◆ **EXTRACTED TEXT**
>>>>

Staff members at various consulates lived in our high-condo.  We got to know several of them and learned about their homelands and cultures.  Muslims invited us to their mosques and into their homes.  So did Buddhists and Jews and others who came to America seeking diversity and acceptance.

In many ways, living in Arlington and working out of the nation’s capital let us enjoy a rich, culturally-mixed environment.

The terrorist attacks of 9/11 changed some of that on Sept. 1, 2001.  We saw hate slogans sprayed on mosques, broken windows at a Lebanese grocery and shouts of “America First!” at protests.

It bothered us when people we know began talking “hate speak” about those of differing nationalities, particularly those of Arab descent.   I drove to work each morning and passed an armored personnel carrier with a 50-cal machine gun manned by a Marine on the George Washington Parkway by the Pentagon.

One of my favorite photos: Shot on Sept. 15, 2011 — four days after 9/11 in Falls Church, Va.

Washington changed.  So did our attitudes about making the area our home.  When we decided to move to our new home in Floyd, Va. in 2004, we had hope when we saw Oddfellas owned and operated by a mixed-race couple, an African-American chief deputy sheriff, a growing gay community and those who practiced Quaker, Catholic, Buddhism, Muslim and other religions that weren’t visible in the county when I left in 1965.

<<<<

◆ **TASKS TO PERFORM**
a) Summarize the passage about Arlington and Floyd in three sentences.
b) Output the part of the passage about Arlington and Floyd that starts at the words "Staff members at" and ends after "diversity and acceptance.".
The records aren't needed for anything here.

◆ **Records from a data collection**

>>>>

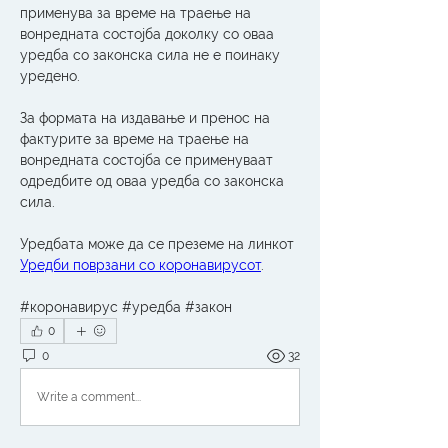
применува за време на траење на 
вонредната состојба доколку со оваа 
уредба со законска сила не е поинаку 
уредено. 
За формата на издавање и пренос на 
фактурите за време на траење на 
вонредната состојба се применуваат 
одредбите од оваа уредба со законска 
сила.
Уредбата може да се преземе на линкот 
Уредби поврзани со коронавирусот
. 
#коронавирус #уредба #закон
0
0
32
Write a comment...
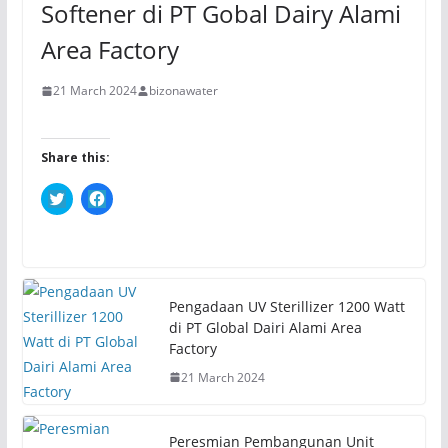
Softener di PT Gobal Dairy Alami
Area Factory
21 March 2024
bizonawater
Share this:
C
C
l
l
i
i
c
c
k
k
t
t
o
o
s
s
h
h
Pengadaan UV Sterillizer 1200 Watt
a
a
r
r
di PT Global Dairi Alami Area
e
e
Factory
o
o
n
n
21 March 2024
T
F
w
a
i
c
t
e
t
b
Peresmian Pembangunan Unit
e
o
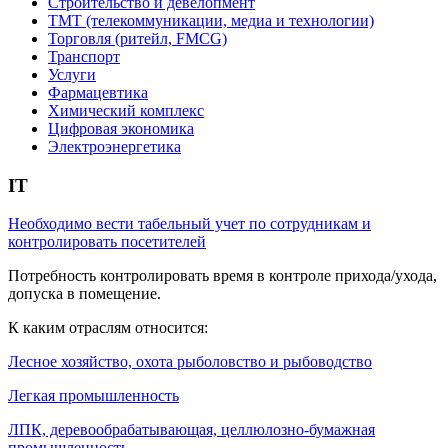
Строительство и девелопмент
ТМТ (телекоммуникации, медиа и технологии)
Торговля (ритейл, FMCG)
Транспорт
Услуги
Фармацевтика
Химический комплекс
Цифровая экономика
Электроэнергетика
IT
Необходимо вести табельный учет по сотрудникам и
контролировать посетителей
Потребность контролировать время в контроле прихода/ухода,
допуска в помещение.
К каким отраслям относится:
Лесное хозяйство, охота рыболовство и рыбоводство
Легкая промышленность
ЛПК, деревообрабатывающая, целлюлозно-бумажная
промышленность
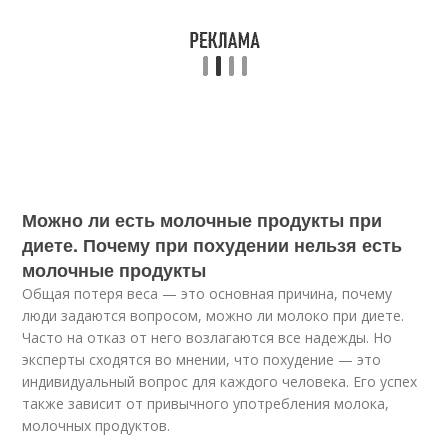
Можно ли есть молочные продукты при
диете. Почему при похудении нельзя есть
молочные продукты
Общая потеря веса — это основная причина, почему
люди задаются вопросом, можно ли молоко при диете.
Часто на отказ от него возлагаются все надежды. Но
эксперты сходятся во мнении, что похудение — это
индивидуальный вопрос для каждого человека. Его успех
также зависит от привычного употребления молока,
молочных продуктов.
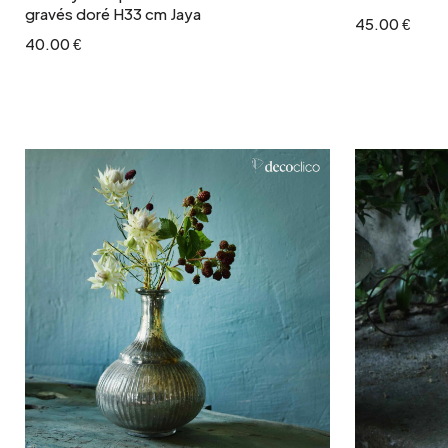
gravés doré H33 cm Jaya
45.00 €
40.00 €
Ajouter au panier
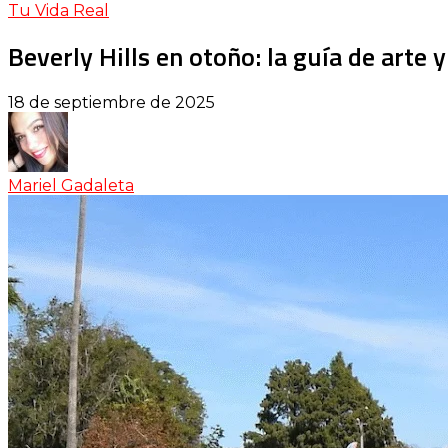
Tu Vida Real
Beverly Hills en otoño: la guía de arte
18 de septiembre de 2025
Mariel Gadaleta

<<<<

◆ **SOLUTIONS PER TASK**
a) Life in Arlington, near the nation's capital, offered a rich, culturally mixed environment, including friendships with consulate staff in the same condo and invitations into mosques and homes. After the 9/11 attacks came hate slogans sprayed on mosques, broken windows at a Lebanese grocery, shouts of "America First!" at protests, and "hate speak" from acquaintances, particularly about people of Arab descent. As Washington and attitudes about living there changed, the 2004 move to Floyd, Va., brought hope from signs of diversity in the county that hadn't been visible in 1965.

b)
Staff members at various consulates lived in our high-condo.  We got to know several of them and learned about their homelands and cultures.  Muslims invited us to their mosques and into their homes.  So did Buddhists and Jews and others who came to America seeking diversity and acceptance.